Crude oil price continued to recover after the collapse two weeks ago. Slowdown in the build-up of oil inventory, hopes of demand improvement, and expectations of demand/supply re-balance  as OPEC+ began output cut in May are key driving forces. The report from the US Energy Information Administration (EIA) shows that total crude oil and petroleum products (ex. SPR) stocks rose +10.41 mmb to 1377.51 mmb in the week ended May 1. Crude oil inventory gained +4.59 mmb (consensus: +7.76 mmb) to 532.22 mmb. Stockpile rose in 4 out of 5 PADDs. PADD 3 (Gulf Coast) saw a build of 2.32 mmb. Cushing stock added +2.07 mmb to 65.45 mmb, suggesting that the delivery point for WTI crude oil is about 85% full. While it is still possible that storage will be full this month, the increase in Cushing stock has decelerated and production shrank. Utilization rate added +0.9 percentage points to 70.5% while crude production slipped -0.2M bpd to 11.9M bpd for the week. Crude oil imports added +0.41M bpd to 5.71M bpd in the week. Concerning refined oil product inventories, gasoline inventory dropped -3.16 mmb to 256.41 mmb as demand jumped +13.72% to 6.66M bpd. The market had anticipated a +0.04 mmb increase in stockpile.

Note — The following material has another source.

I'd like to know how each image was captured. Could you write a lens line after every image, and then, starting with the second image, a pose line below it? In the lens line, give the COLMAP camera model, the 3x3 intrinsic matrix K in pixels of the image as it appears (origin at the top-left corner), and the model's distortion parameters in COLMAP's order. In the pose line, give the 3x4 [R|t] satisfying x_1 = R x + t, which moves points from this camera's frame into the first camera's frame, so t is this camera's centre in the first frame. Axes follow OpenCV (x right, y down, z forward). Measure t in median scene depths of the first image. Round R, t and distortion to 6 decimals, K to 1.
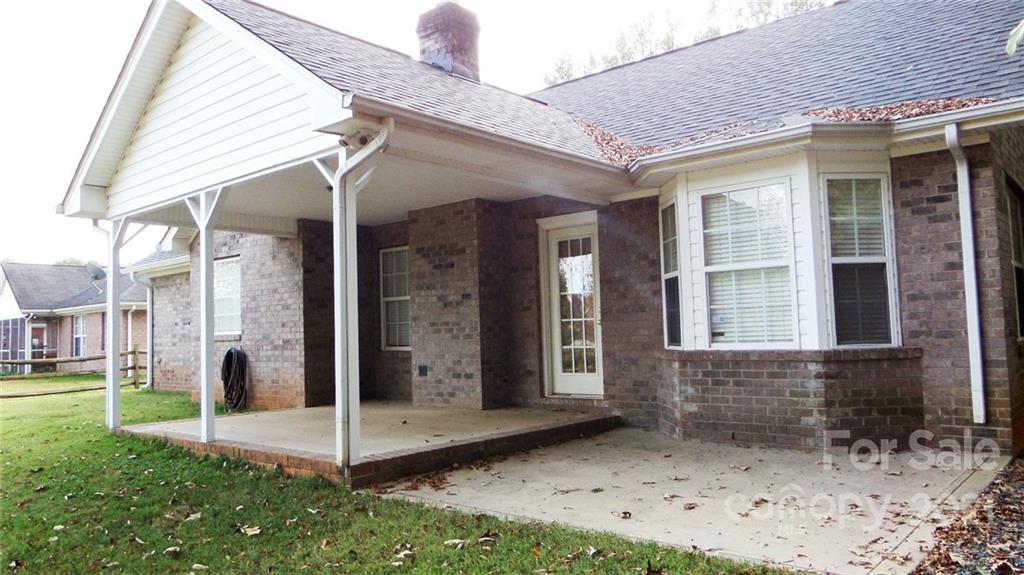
lens RADIAL K [[737.4, 0, 505.4], [0, 737.4, 287.9], [0, 0, 1]] dist [0.003620, 0.000203]
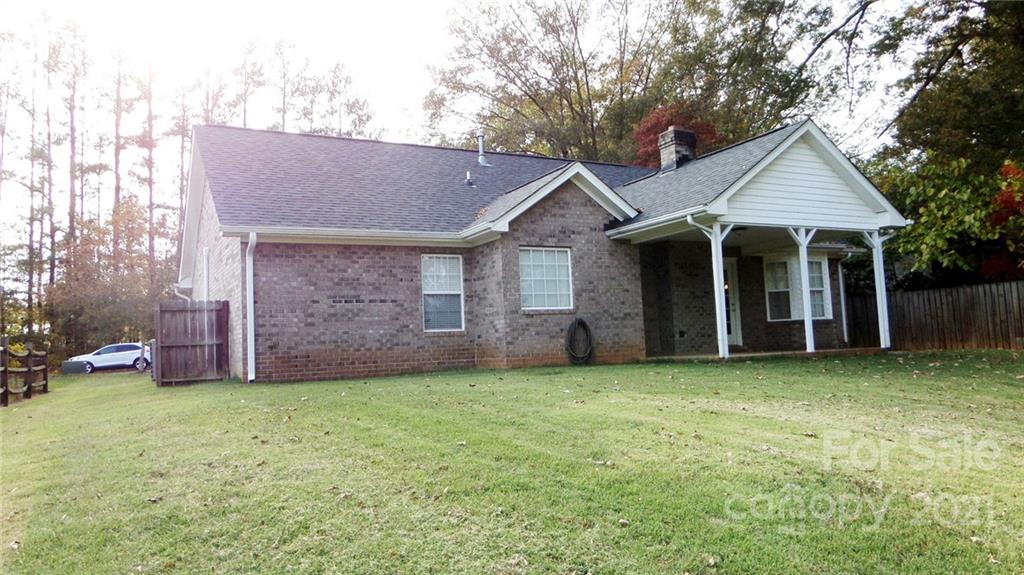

Production slipped -0.45% to 6.71M bpd while imports rose +61.4% to 0.37M bpd during the week. Distillate inventory soared +9.52 mmb to 151.49 mmb. The market had anticipated a +2.9 mmb increase. Demand dropped -1.11% to 3.13M bpd. Production added +2.01% to 5.08 mmb while imports gained +42.98% to 0.34M bpd during the week.

 

Released after market close on Wednesday, the industry-sponsored API estimated that crude oil inventory gained +8.44 mmb during the week. For refined oil products, gasoline stockpile dropped -2.24 mmb while distillate rose +6.14 mmb.

A number of OPEC producers raised production ahead of the output cut deal. Among the 10 members who have agreed on joint output cut beginning in May, 4 of them increased supply in April. Production in Saudi Arabia soared to 11.31M bpd, +1.5M bpd higher than the amount in 1Q20. The kingdom agreed to lower output to 8.5M bpd in May and June, followed by less reduction from July. OPEC-10’s aggregate output came in at 27.57M bpd, up from +25.07M bpd in the first three months of the year. The amount was also higher than 26.68M bpd promised in the previous deal which came to an end in March. Concerning non-OPEC producers, Russia’s output rose to 11.32M bpd in April, from 11.3M bpd in the prior month. The oil giant also agreed to lower output of 8.5M bpd in May and June.

Recall that in mid-April, OPEC+ agreed to reduce oil production by an aggregate 10M bpd in May and June. The cut will fall to 8M bpd from July until end-2020, followed by a decline to 6M bpd from January 2020 to April 2022. Participating countries will meet on June 10, 2020 to discuss further adjustment. Same as previous OPEC+ deal, Iran, Libya and Venezuela will be exempted. Mexico accepted to lower output by 100K bpd, while the remaining 300K bpd of its quota will be shoulder by the US.